Adjunct Faculty William F. Connell School of Nursing Boston College Chestnut Hill, Massachusetts
The author has disclosed that she has no significant relationships with, or financial interest in, any commercial companies pertaining to this article.
In this issue, Dr Elizabeth Henneman and Dr Suzette Cardin remind us that how we indentify ourselves as nurses and as professionals is a topic we should discuss. Patients and families are introduced to many professional and technical staff as they navigate health care environment. It is often a frightening and confusing time.
It is always disheartening to me to hear that a patient isn’t really sure who his/her providers are. It is important to know our patients and to make sure they know who we are. Our full name and titles provide them with essential information.
This is increasingly important as patients move through our hospitals and care sites quickly; often our expedited care leave patients wondering: who was that person?
Make sure you use many strategies to identify yourself.
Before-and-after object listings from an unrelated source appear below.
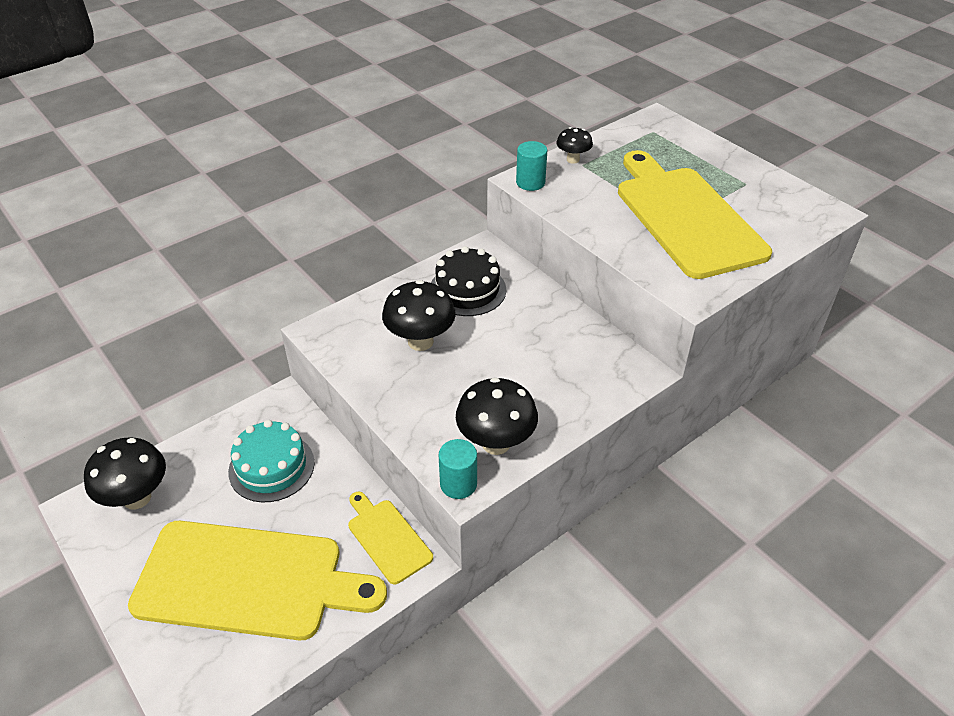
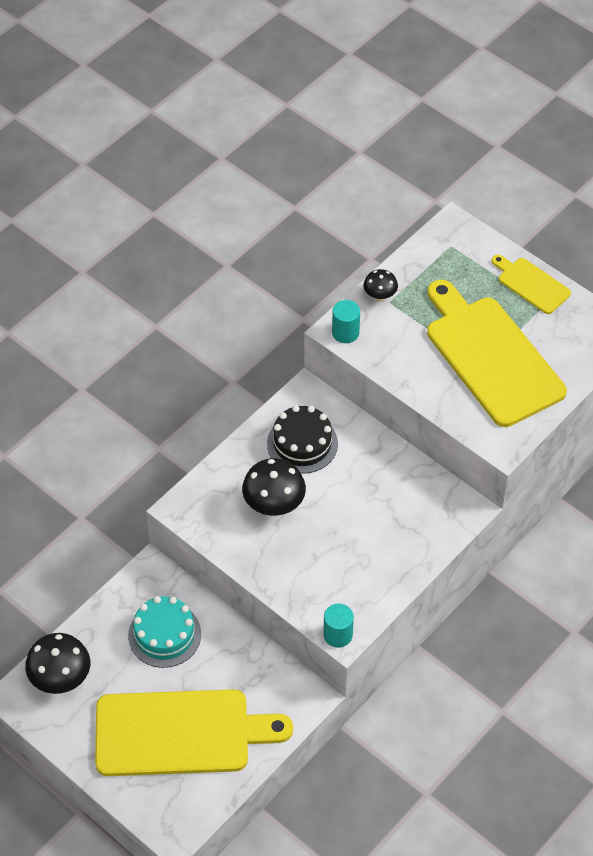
camera: 10 degrees left, 10 degrees up
(387, 538) = (280, 681): yellow cutting board -> yellow cutting board (531, 284)
(496, 443) = (359, 595): black mushroom -> none

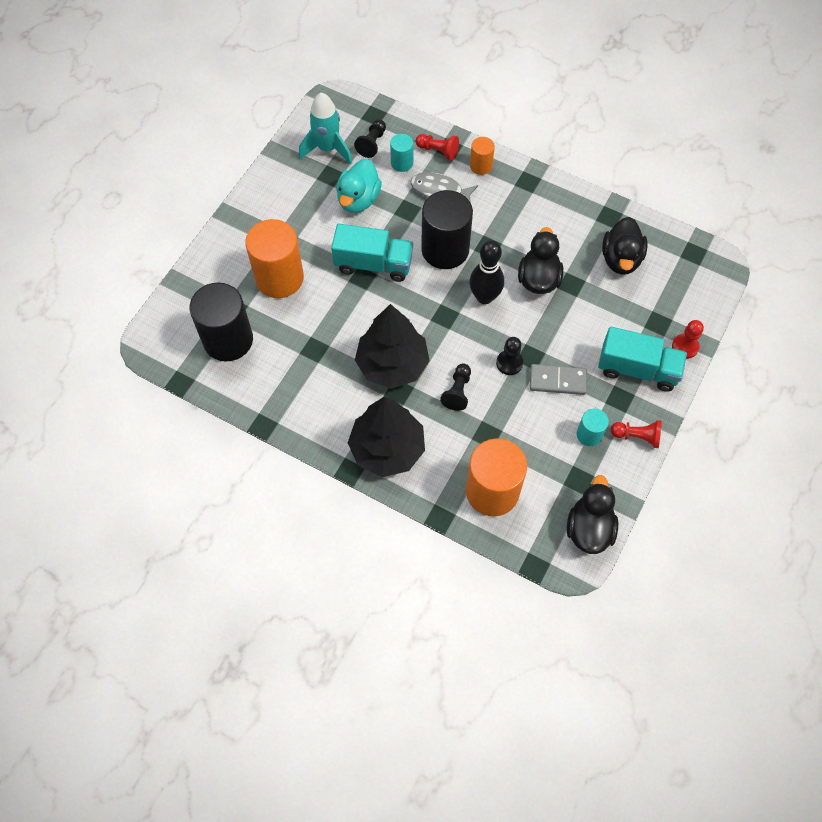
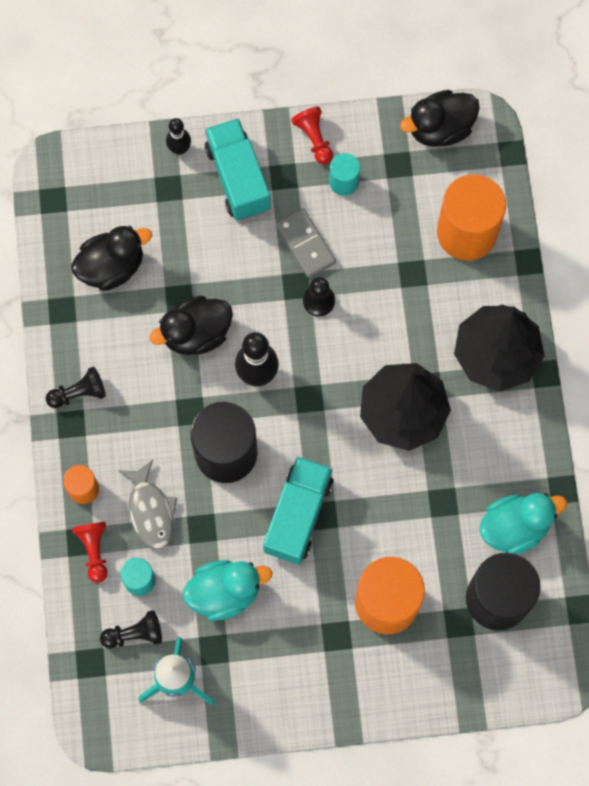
camera: 125 degrees left, 10 degrees up
(263, 380) = (514, 527): none -> turquoise duck
(373, 264) = (298, 515): turquoise truck -> turquoise truck turned 45 degrees clockwise
(457, 391) = (386, 329): black pawn -> black pawn (79, 393)
(685, 347) = (179, 149): red pawn -> black bowling pin

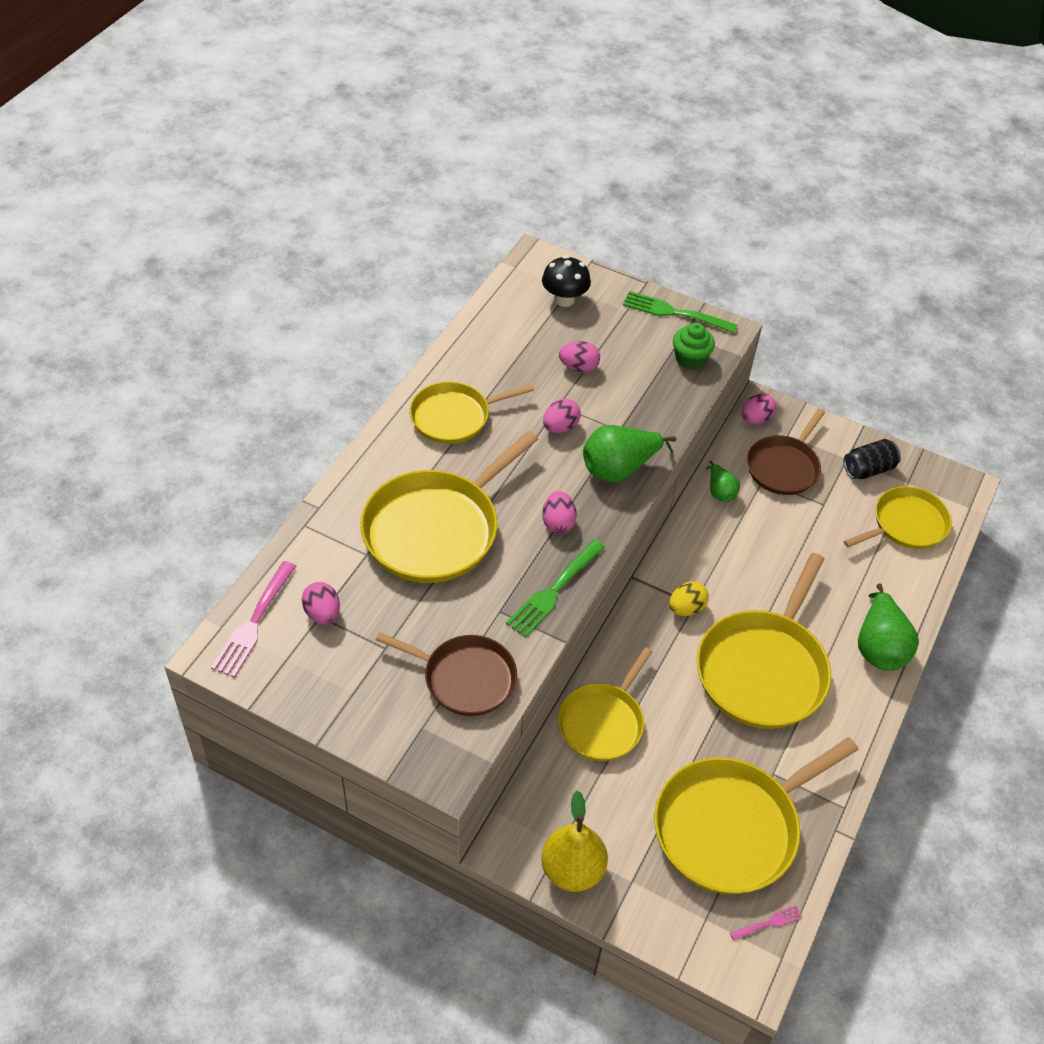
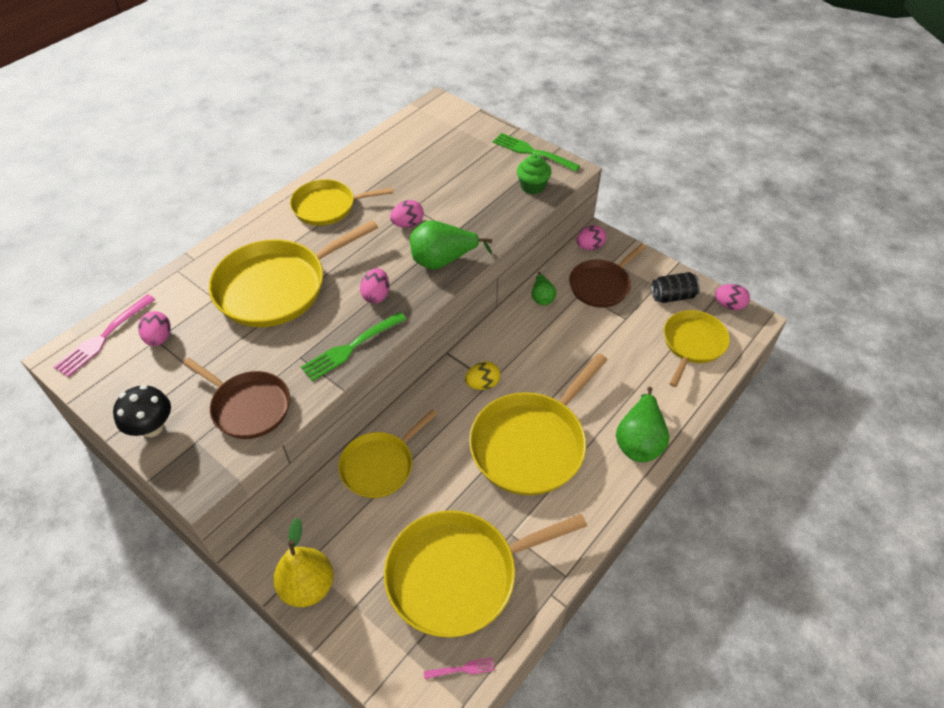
camera: 15 degrees right, 0 degrees up
(564, 299) = (448, 134): black mushroom -> black mushroom (152, 427)
(578, 367) = (440, 182): pink egg -> pink egg (729, 305)
(906, 524) = (692, 344): yellow pan -> yellow pan turned 45 degrees counterclockwise

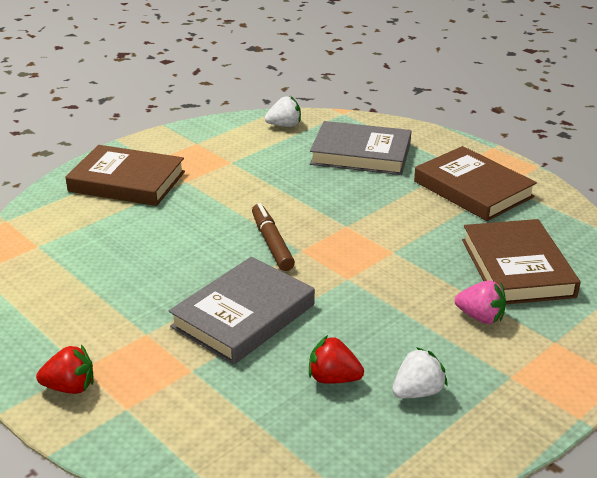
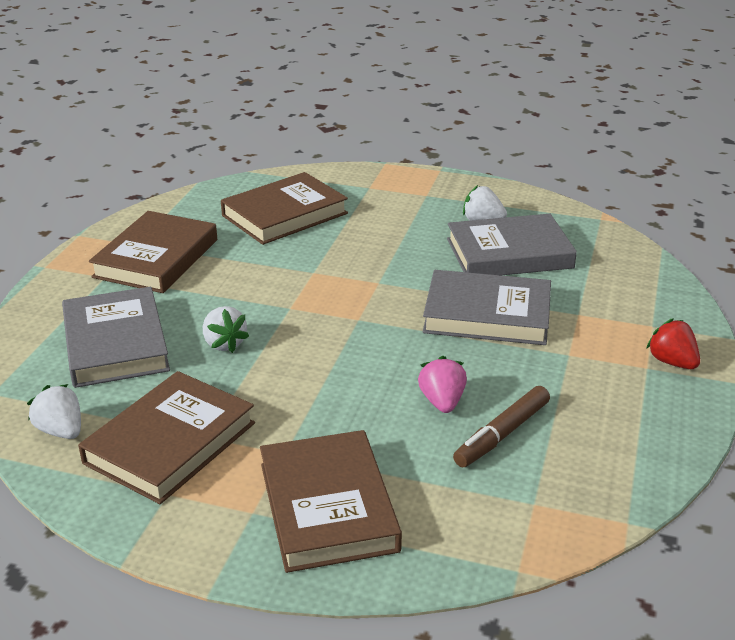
camera: 120 degrees left, 0 degrees up
(237, 151) = (170, 443): none -> brown book
(272, 243) = (362, 339): brown marker -> brown marker (501, 434)
(322, 189) = (224, 344): none -> white strawberry
(333, 378) = (509, 253): red strawberry -> grey book
(480, 317) = (370, 216): pink strawberry -> pink strawberry (442, 402)

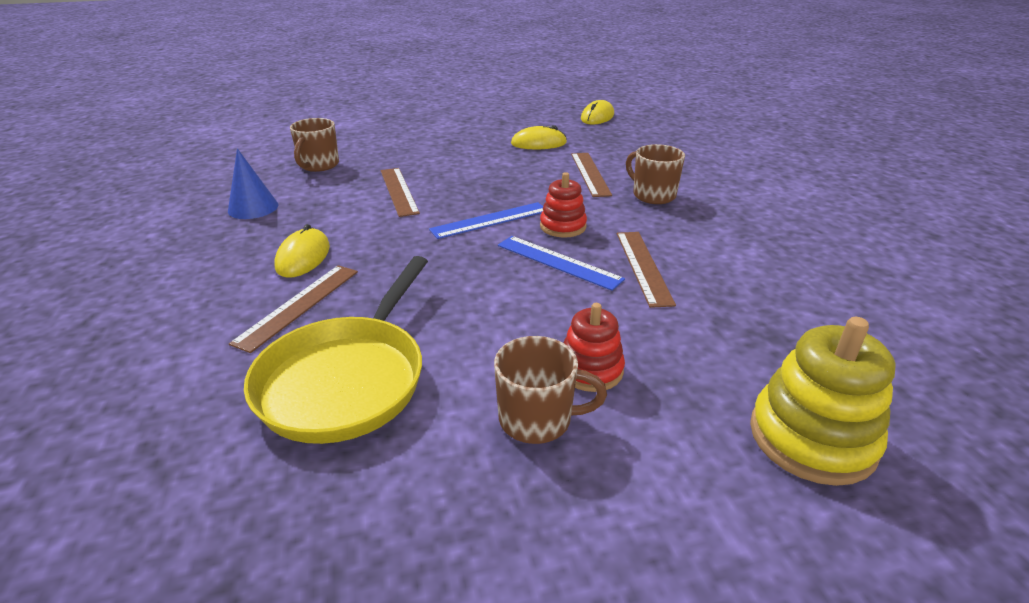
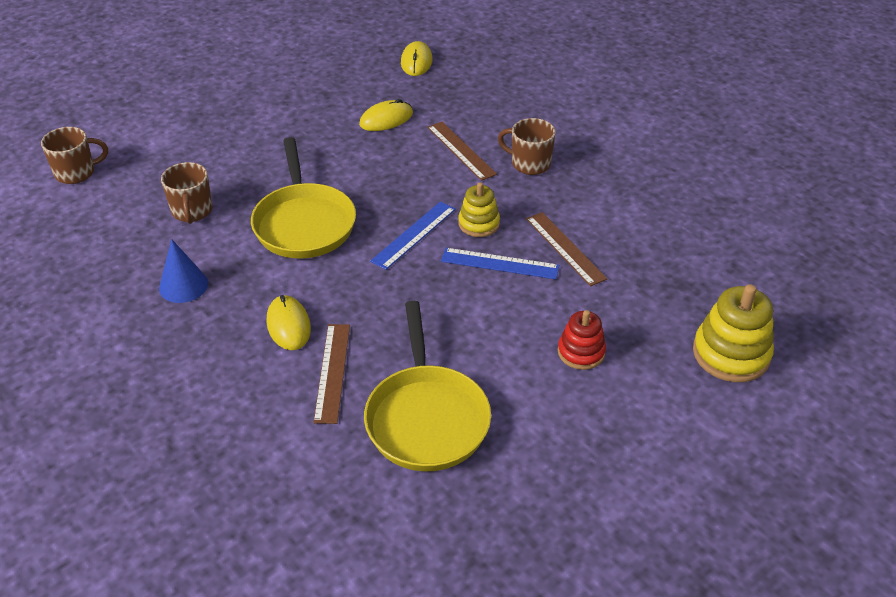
camera: 25 degrees left, 10 degrees up
(399, 191) = (304, 223): brown ruler -> yellow pan
(537, 419) = (571, 400): brown mug -> brown mug (76, 173)
(563, 226) = (479, 223): red stacking toy -> yellow stacking toy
Wear you name badge in a visible place. Engage with patients and share your name and credentials as you explain what you will be doing for them. Be present and share your identify as you share your talents and compassion. As you engage with patients in this manner you also become a role model for students and new practitioners!
We have many incentives that encourage us to identify ourselves. White boards are available in all patients’ room as one of our communication innovations. Write your full name followed by RN. Encourage all members of the care team to do the same.
During handoffs and telephone communications remember to state your name and role in the patients care, using techniques that promote enhanced identification. Recently, the use of SBAR to communicate during handoffs and reporting of urgent events has now been expanded to include identity. The original SBAR (ie, situation, background, assessment, recommendation) is a tool developed by Michael Leonard, MD, along with colleagues at Kaiser Permanente of Colorado, that is designed to streamline the way doctors and nurses communicate during telephone calls and patient handoffs.1
Original used in military settings, SBAR has been used with great success in healthcare. However, nursing leaders at Hartford (Connecticut) Hospital still noticed many accidents that resulted from a lack of communication during patient handoffs. They suggested adding the “I” and introduced an education program to institute the addition of “identity” or “introduction” and required all licensed employees involved with direct patient care to follow the new communication protocol daily.
“We decided to add ‘I’ [in front of SBAR] because we thought it was very important that the clinicians start off with an introduction if they didn’t actively know the person they were speaking with [during a patient handoff or over the phone],” says Ruth Brunner Zafian, MSN, MA, APRN-BC, clinical nurse specialist in cardiovascular services at the Hartford Hospital. Others agreed and thought it was important that all personnel start with an introduction… during any patient handoff but especially over the phone.1
ISBAR is now the preferred acronym for this procedure in many clinical sites and is a wonderful model for all of our interactions with patients and staff!
ISBAR IN ACTION
* Introduce yourself and your role in the patient’s care1
* Confirm who you are speaking with
* State the unit you are calling from when speaking with a physician or other providers over the phone
* Specify the patient’s name and current condition or situation
* Explain what has happened to trigger this conversation
* State the admission date of the patient, his/her diagnosis, and pertinent medical history (also date of surgery or procedure if pertinent)
* Give a brief synopsis of what’s been done so far (eg, laboratory test, O2, electrocardiography, medications)
* Give a summary of the patient’s condition or situation
* Explain what you think the problem is or say, “I’m not sure what the problem is, but the patient is deteriorating,” then be as specific as you can
* Expand upon your statement with specific signs and symptoms
* Explain what you would like to see done (eg, laboratory tests, treatments, or “I need you to see the patient now”)
* State any new treatments or changes ordered (eg, monitoring and frequency or when to renotify the physician if there is no improvement in the patient)
Repeat back all orders, times, and dates to confirm the immediate plan.